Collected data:

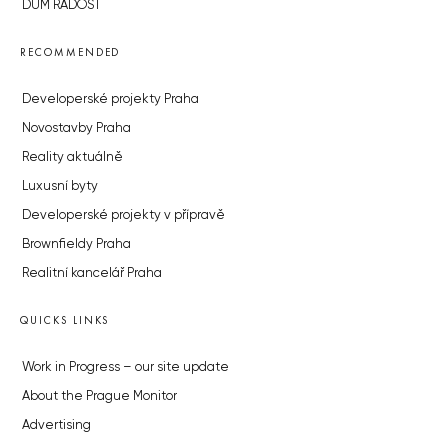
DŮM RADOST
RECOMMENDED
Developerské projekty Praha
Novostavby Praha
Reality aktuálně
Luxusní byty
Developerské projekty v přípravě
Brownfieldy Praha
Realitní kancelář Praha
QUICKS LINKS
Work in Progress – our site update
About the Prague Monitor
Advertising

**Your task:**
Your copy should match the entries exactly, minus the pictures.

**Reply:**
DŮM RADOST
RECOMMENDED
Developerské projekty Praha
Novostavby Praha
Reality aktuálně
Luxusní byty
Developerské projekty v přípravě
Brownfieldy Praha
Realitní kancelář Praha
QUICKS LINKS
Work in Progress – our site update
About the Prague Monitor
Advertising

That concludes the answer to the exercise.